Your answer should be the lines below from the one with "(Cont. from page 4)" to the one with "Mobility in soil", both included, given again exactly and with nothing added.

Exercise materials
========================
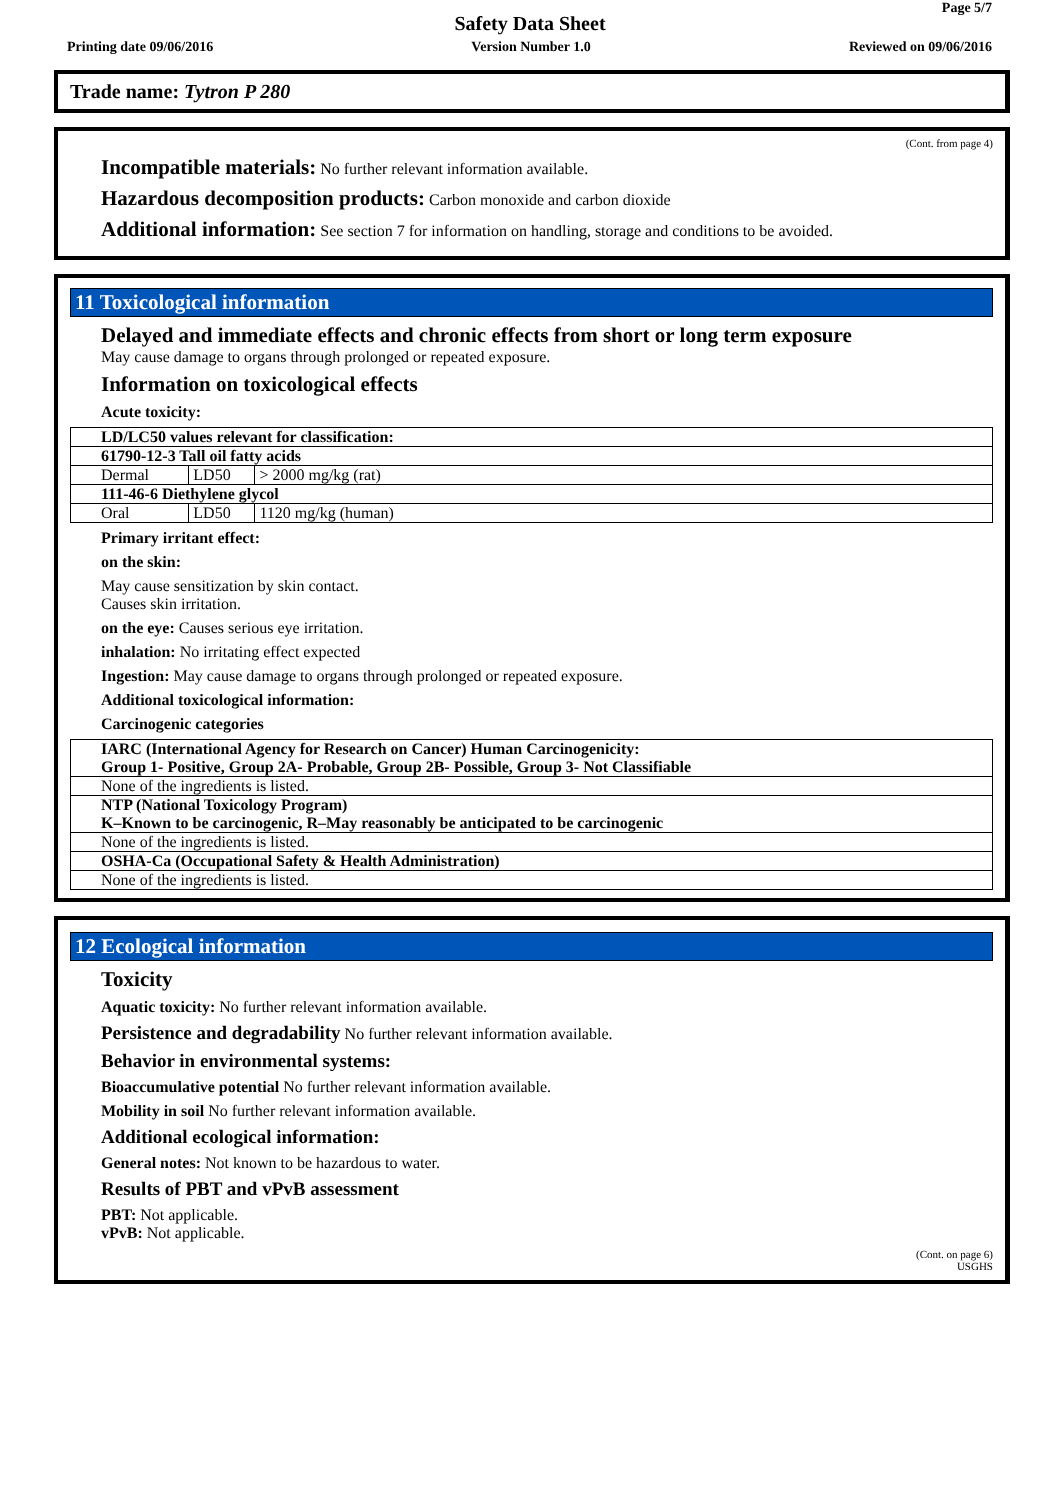Page 5/7
Safety Data Sheet
Printing date 09/06/2016 Version Number 1.0 Reviewed on 09/06/2016
Trade name: Tytron P 280
(Cont. from page 4)
Incompatible materials: No further relevant information available.
Hazardous decomposition products: Carbon monoxide and carbon dioxide
Additional information: See section 7 for information on handling, storage and conditions to be avoided.
11 Toxicological information
Delayed and immediate effects and chronic effects from short or long term exposure
May cause damage to organs through prolonged or repeated exposure.
Information on toxicological effects
Acute toxicity:
| LD/LC50 values relevant for classification: | | |
| 61790-12-3 Tall oil fatty acids | | |
| Dermal | LD50 | > 2000 mg/kg (rat) |
| 111-46-6 Diethylene glycol | | |
| Oral | LD50 | 1120 mg/kg (human) |
Primary irritant effect:
on the skin:
May cause sensitization by skin contact.
Causes skin irritation.
on the eye: Causes serious eye irritation.
inhalation: No irritating effect expected
Ingestion: May cause damage to organs through prolonged or repeated exposure.
Additional toxicological information:
Carcinogenic categories
| IARC (International Agency for Research on Cancer) Human Carcinogenicity: Group 1- Positive, Group 2A- Probable, Group 2B- Possible, Group 3- Not Classifiable |
| None of the ingredients is listed. |
| NTP (National Toxicology Program) K–Known to be carcinogenic, R–May reasonably be anticipated to be carcinogenic |
| None of the ingredients is listed. |
| OSHA-Ca (Occupational Safety & Health Administration) |
| None of the ingredients is listed. |
12 Ecological information
Toxicity
Aquatic toxicity: No further relevant information available.
Persistence and degradability No further relevant information available.
Behavior in environmental systems:
Bioaccumulative potential No further relevant information available.
Mobility in soil No further relevant information available.
Additional ecological information:
General notes: Not known to be hazardous to water.
Results of PBT and vPvB assessment
PBT: Not applicable.
vPvB: Not applicable.
(Cont. on page 6)
USGHS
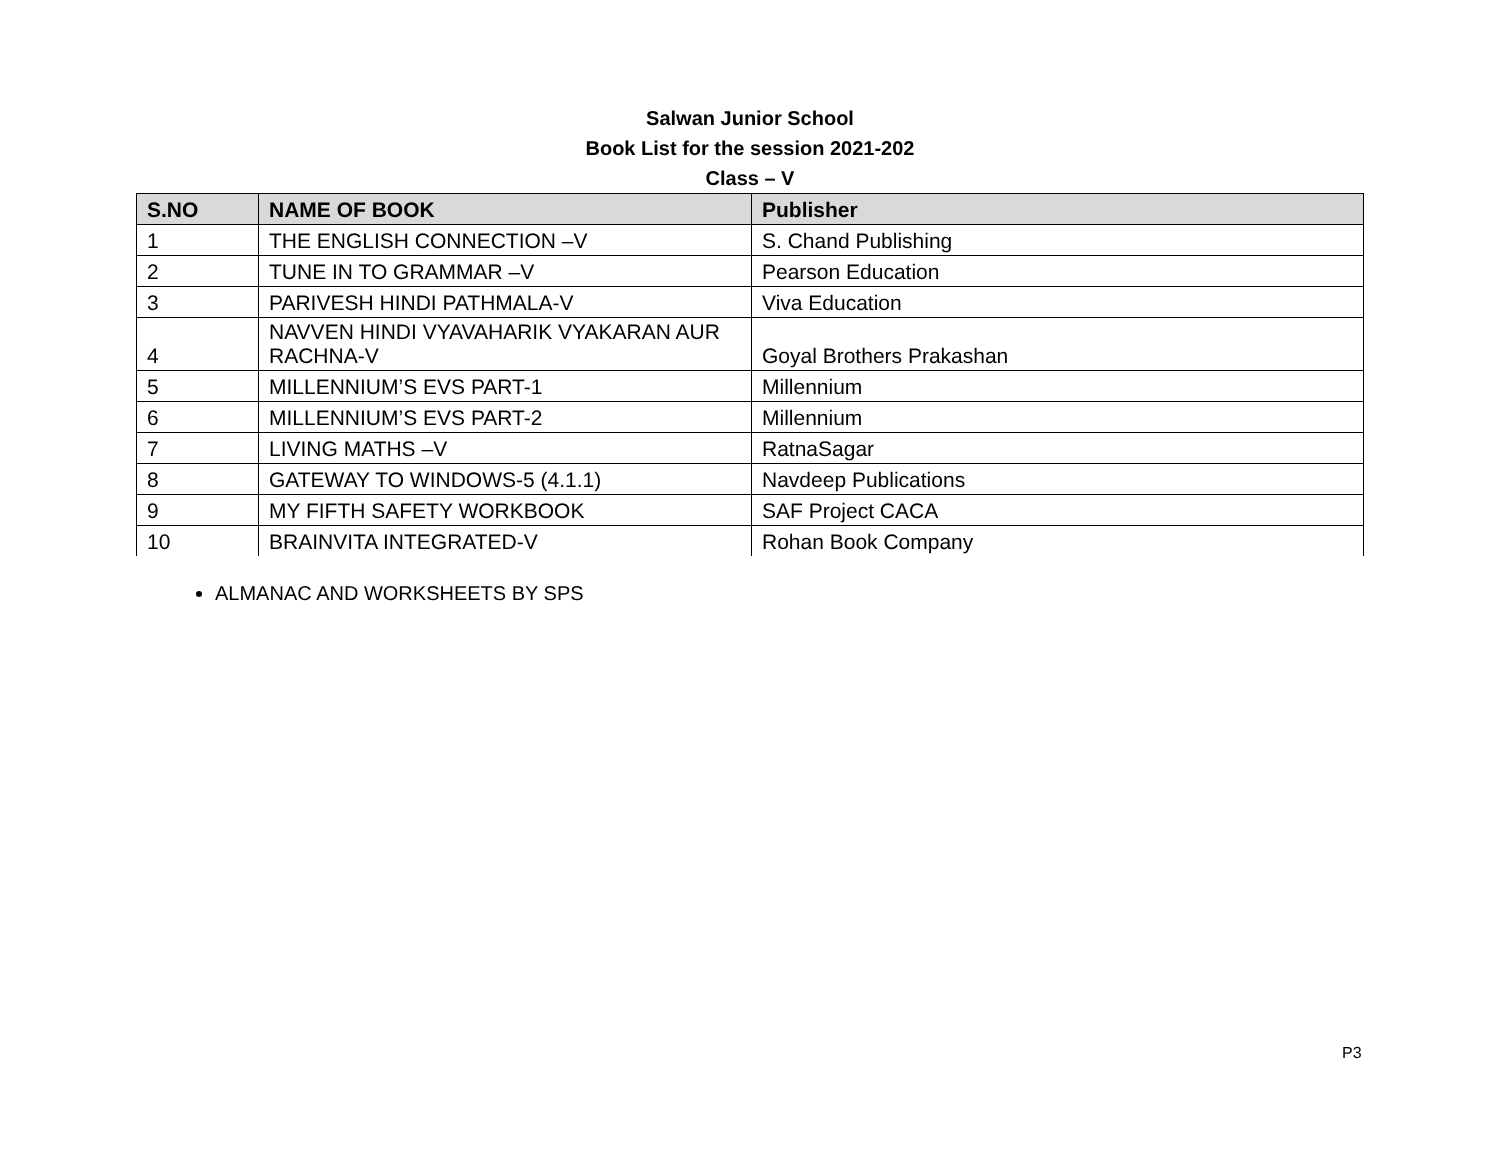Salwan Junior School
Book List for the session 2021-202
Class – V
| S.NO | NAME OF BOOK | Publisher |
| --- | --- | --- |
| 1 | THE ENGLISH CONNECTION –V | S. Chand Publishing |
| 2 | TUNE IN TO GRAMMAR –V | Pearson Education |
| 3 | PARIVESH HINDI PATHMALA-V | Viva Education |
| 4 | NAVVEN HINDI VYAVAHARIK VYAKARAN AUR RACHNA-V | Goyal Brothers Prakashan |
| 5 | MILLENNIUM’S EVS PART-1 | Millennium |
| 6 | MILLENNIUM’S EVS PART-2 | Millennium |
| 7 | LIVING MATHS –V | RatnaSagar |
| 8 | GATEWAY TO WINDOWS-5 (4.1.1) | Navdeep Publications |
| 9 | MY FIFTH SAFETY WORKBOOK | SAF Project CACA |
| 10 | BRAINVITA INTEGRATED-V | Rohan Book Company |
ALMANAC AND WORKSHEETS BY SPS
P3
========================
Finished task
(Cont. from page 4)
Incompatible materials: No further relevant information available.
Hazardous decomposition products: Carbon monoxide and carbon dioxide
Additional information: See section 7 for information on handling, storage and conditions to be avoided.
11 Toxicological information
Delayed and immediate effects and chronic effects from short or long term exposure
May cause damage to organs through prolonged or repeated exposure.
Information on toxicological effects
Acute toxicity:
| LD/LC50 values relevant for classification: | | |
| 61790-12-3 Tall oil fatty acids | | |
| Dermal | LD50 | > 2000 mg/kg (rat) |
| 111-46-6 Diethylene glycol | | |
| Oral | LD50 | 1120 mg/kg (human) |
Primary irritant effect:
on the skin:
May cause sensitization by skin contact.
Causes skin irritation.
on the eye: Causes serious eye irritation.
inhalation: No irritating effect expected
Ingestion: May cause damage to organs through prolonged or repeated exposure.
Additional toxicological information:
Carcinogenic categories
| IARC (International Agency for Research on Cancer) Human Carcinogenicity: Group 1- Positive, Group 2A- Probable, Group 2B- Possible, Group 3- Not Classifiable |
| None of the ingredients is listed. |
| NTP (National Toxicology Program) K–Known to be carcinogenic, R–May reasonably be anticipated to be carcinogenic |
| None of the ingredients is listed. |
| OSHA-Ca (Occupational Safety & Health Administration) |
| None of the ingredients is listed. |
12 Ecological information
Toxicity
Aquatic toxicity: No further relevant information available.
Persistence and degradability No further relevant information available.
Behavior in environmental systems:
Bioaccumulative potential No further relevant information available.
Mobility in soil No further relevant information available.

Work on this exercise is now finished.